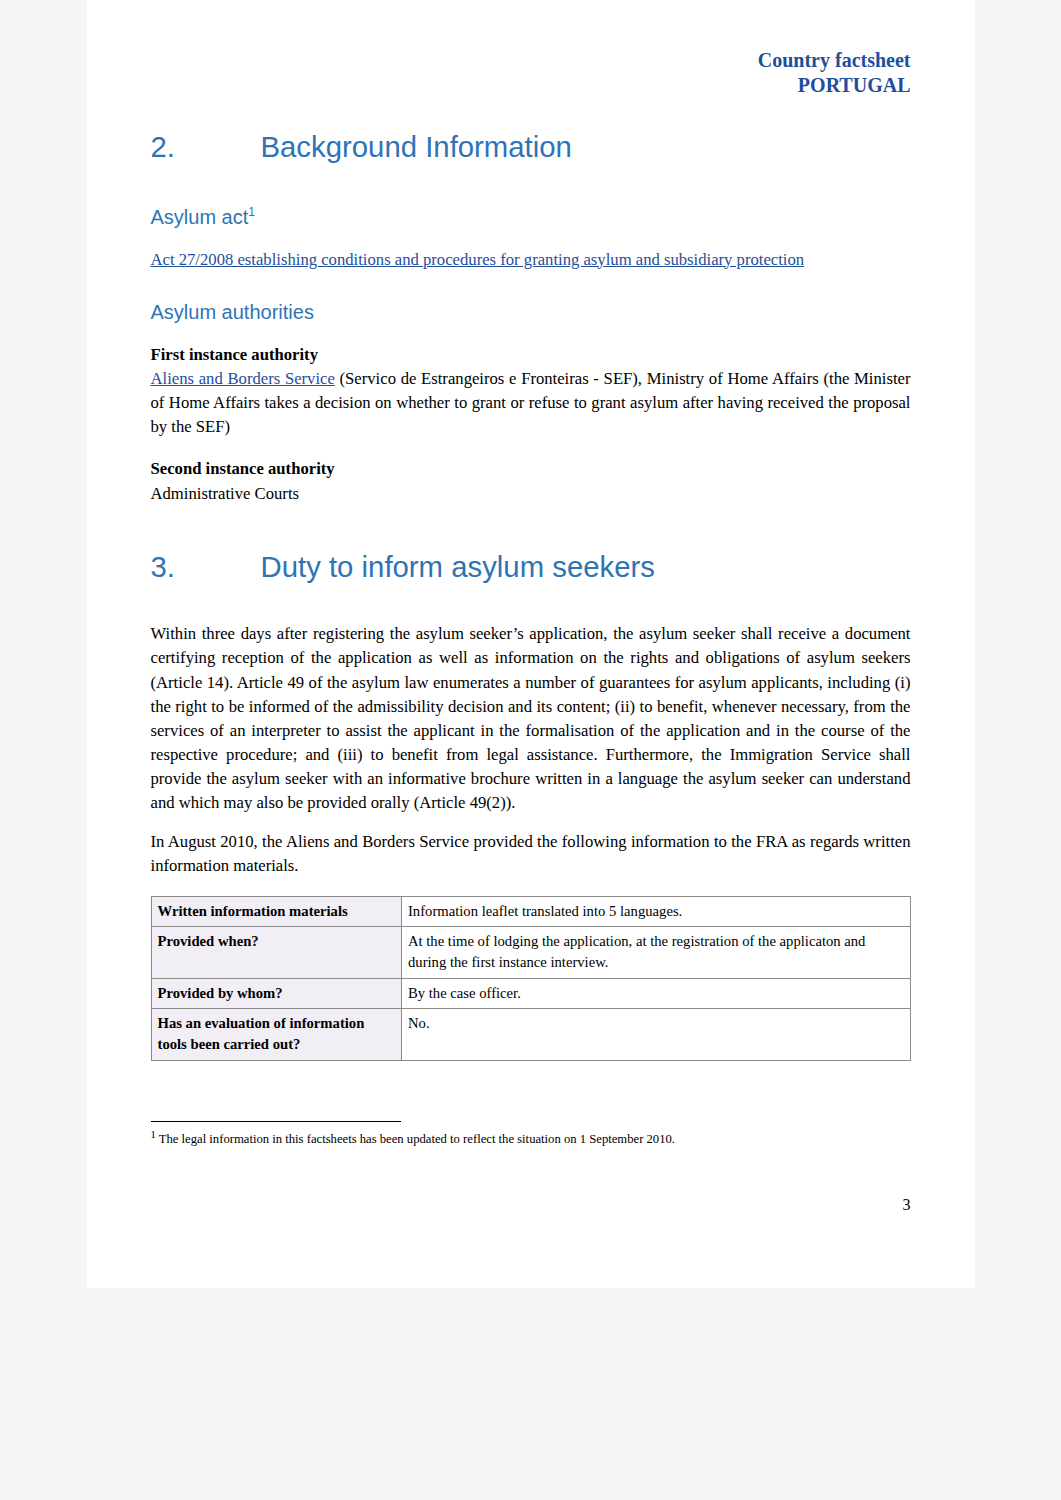Country factsheet
PORTUGAL
2. Background Information
Asylum act1
Act 27/2008 establishing conditions and procedures for granting asylum and subsidiary protection
Asylum authorities
First instance authority
Aliens and Borders Service (Servico de Estrangeiros e Fronteiras - SEF), Ministry of Home Affairs (the Minister of Home Affairs takes a decision on whether to grant or refuse to grant asylum after having received the proposal by the SEF)
Second instance authority
Administrative Courts
3. Duty to inform asylum seekers
Within three days after registering the asylum seeker’s application, the asylum seeker shall receive a document certifying reception of the application as well as information on the rights and obligations of asylum seekers (Article 14). Article 49 of the asylum law enumerates a number of guarantees for asylum applicants, including (i) the right to be informed of the admissibility decision and its content; (ii) to benefit, whenever necessary, from the services of an interpreter to assist the applicant in the formalisation of the application and in the course of the respective procedure; and (iii) to benefit from legal assistance. Furthermore, the Immigration Service shall provide the asylum seeker with an informative brochure written in a language the asylum seeker can understand and which may also be provided orally (Article 49(2)).
In August 2010, the Aliens and Borders Service provided the following information to the FRA as regards written information materials.
| Written information materials | Information leaflet translated into 5 languages. |
| Provided when? | At the time of lodging the application, at the registration of the applicaton and during the first instance interview. |
| Provided by whom? | By the case officer. |
| Has an evaluation of information tools been carried out? | No. |
1 The legal information in this factsheets has been updated to reflect the situation on 1 September 2010.
3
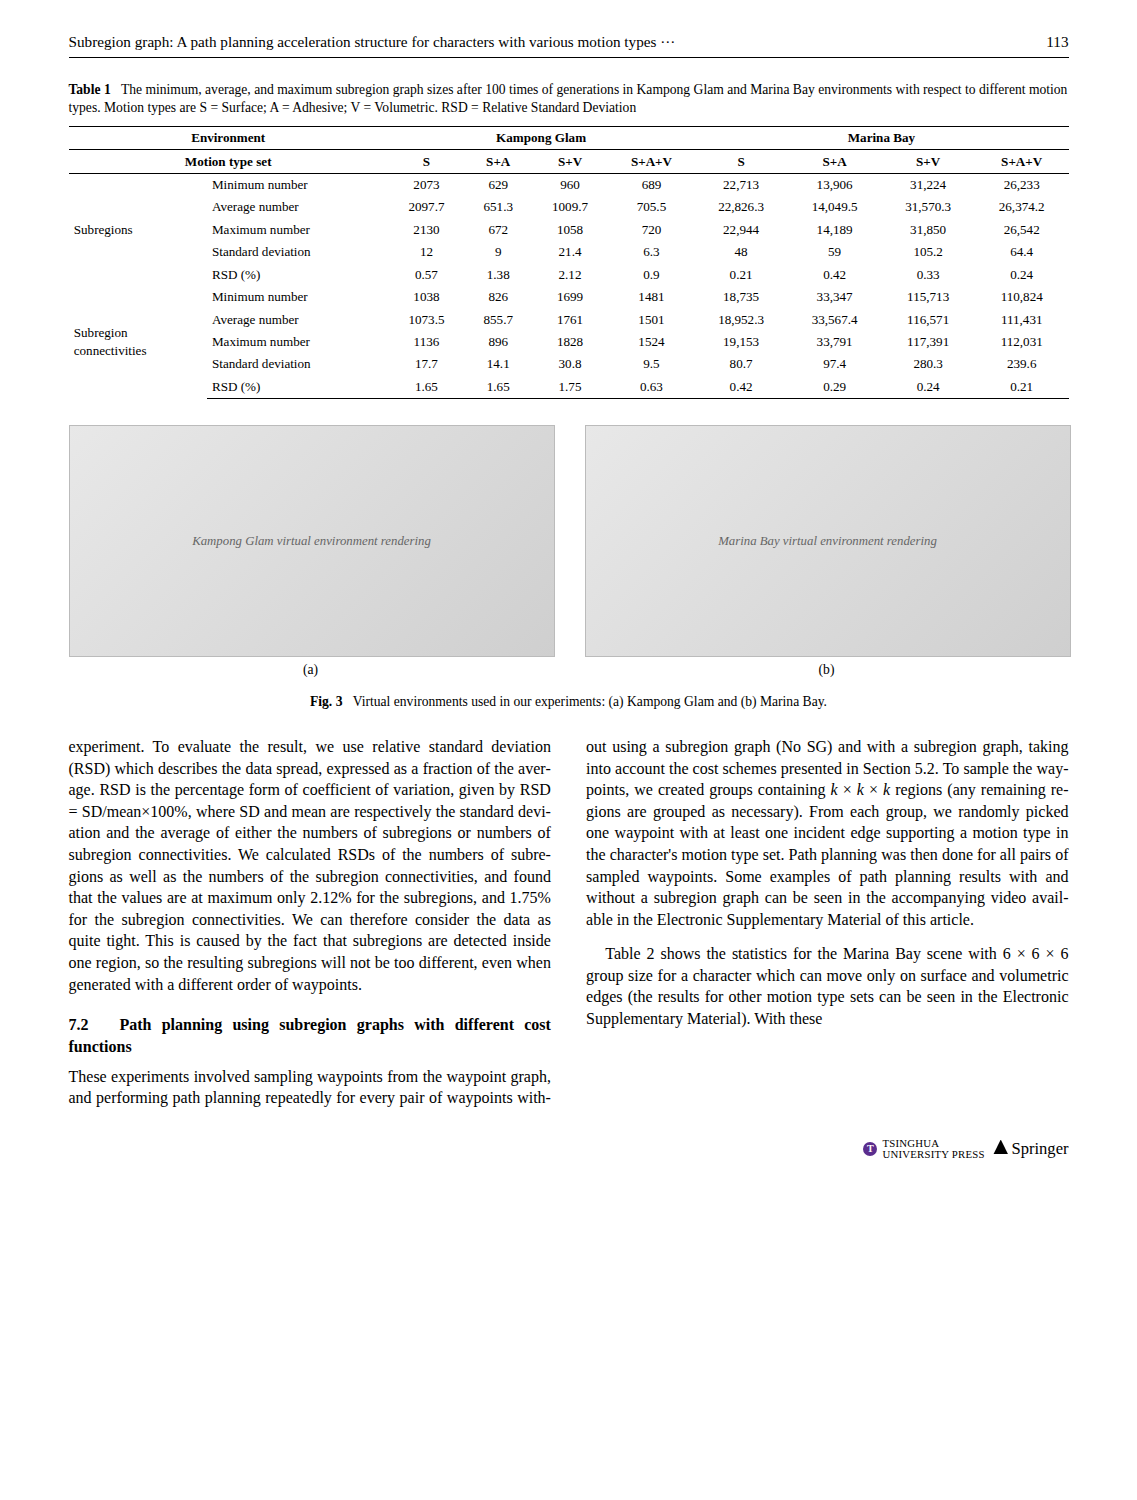Subregion graph: A path planning acceleration structure for characters with various motion types ··· 113
Table 1 The minimum, average, and maximum subregion graph sizes after 100 times of generations in Kampong Glam and Marina Bay environments with respect to different motion types. Motion types are S = Surface; A = Adhesive; V = Volumetric. RSD = Relative Standard Deviation
| Environment | Kampong Glam | Marina Bay |
| --- | --- | --- |
| Motion type set | S | S+A | S+V | S+A+V | S | S+A | S+V | S+A+V |
| Subregions | Minimum number | 2073 | 629 | 960 | 689 | 22,713 | 13,906 | 31,224 | 26,233 |
| Average number | 2097.7 | 651.3 | 1009.7 | 705.5 | 22,826.3 | 14,049.5 | 31,570.3 | 26,374.2 |
| Maximum number | 2130 | 672 | 1058 | 720 | 22,944 | 14,189 | 31,850 | 26,542 |
| Standard deviation | 12 | 9 | 21.4 | 6.3 | 48 | 59 | 105.2 | 64.4 |
| RSD (%) | 0.57 | 1.38 | 2.12 | 0.9 | 0.21 | 0.42 | 0.33 | 0.24 |
| Subregion connectivities | Minimum number | 1038 | 826 | 1699 | 1481 | 18,735 | 33,347 | 115,713 | 110,824 |
| Average number | 1073.5 | 855.7 | 1761 | 1501 | 18,952.3 | 33,567.4 | 116,571 | 111,431 |
| Maximum number | 1136 | 896 | 1828 | 1524 | 19,153 | 33,791 | 117,391 | 112,031 |
| Standard deviation | 17.7 | 14.1 | 30.8 | 9.5 | 80.7 | 97.4 | 280.3 | 239.6 |
| RSD (%) | 1.65 | 1.65 | 1.75 | 0.63 | 0.42 | 0.29 | 0.24 | 0.21 |
Kampong Glam virtual environment rendering
(a)
Marina Bay virtual environment rendering
(b)
Fig. 3 Virtual environments used in our experiments: (a) Kampong Glam and (b) Marina Bay.
experiment. To evaluate the result, we use relative standard deviation (RSD) which describes the data spread, expressed as a fraction of the average. RSD is the percentage form of coefficient of variation, given by RSD = SD/mean×100%, where SD and mean are respectively the standard deviation and the average of either the numbers of subregions or numbers of subregion connectivities. We calculated RSDs of the numbers of subregions as well as the numbers of the subregion connectivities, and found that the values are at maximum only 2.12% for the subregions, and 1.75% for the subregion connectivities. We can therefore consider the data as quite tight. This is caused by the fact that subregions are detected inside one region, so the resulting subregions will not be too different, even when generated with a different order of waypoints.
7.2 Path planning using subregion graphs with different cost functions
These experiments involved sampling waypoints from the waypoint graph, and performing path planning repeatedly for every pair of waypoints without using a subregion graph (No SG) and with a subregion graph, taking into account the cost schemes presented in Section 5.2. To sample the waypoints, we created groups containing k × k × k regions (any remaining regions are grouped as necessary). From each group, we randomly picked one waypoint with at least one incident edge supporting a motion type in the character's motion type set. Path planning was then done for all pairs of sampled waypoints. Some examples of path planning results with and without a subregion graph can be seen in the accompanying video available in the Electronic Supplementary Material of this article.
Table 2 shows the statistics for the Marina Bay scene with 6 × 6 × 6 group size for a character which can move only on surface and volumetric edges (the results for other motion type sets can be seen in the Electronic Supplementary Material). With these
T Tsinghua
University Press Springer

========================================================================

▶ _Your task_: Copy the entries above exactly, but only from the line holding "31,850 | 26,542 |" through the line holding "115,713 | 110,824 |", both included.

▶ _Exercise solution_:
| Maximum number | 2130 | 672 | 1058 | 720 | 22,944 | 14,189 | 31,850 | 26,542 |
| Standard deviation | 12 | 9 | 21.4 | 6.3 | 48 | 59 | 105.2 | 64.4 |
| RSD (%) | 0.57 | 1.38 | 2.12 | 0.9 | 0.21 | 0.42 | 0.33 | 0.24 |
| Subregion connectivities | Minimum number | 1038 | 826 | 1699 | 1481 | 18,735 | 33,347 | 115,713 | 110,824 |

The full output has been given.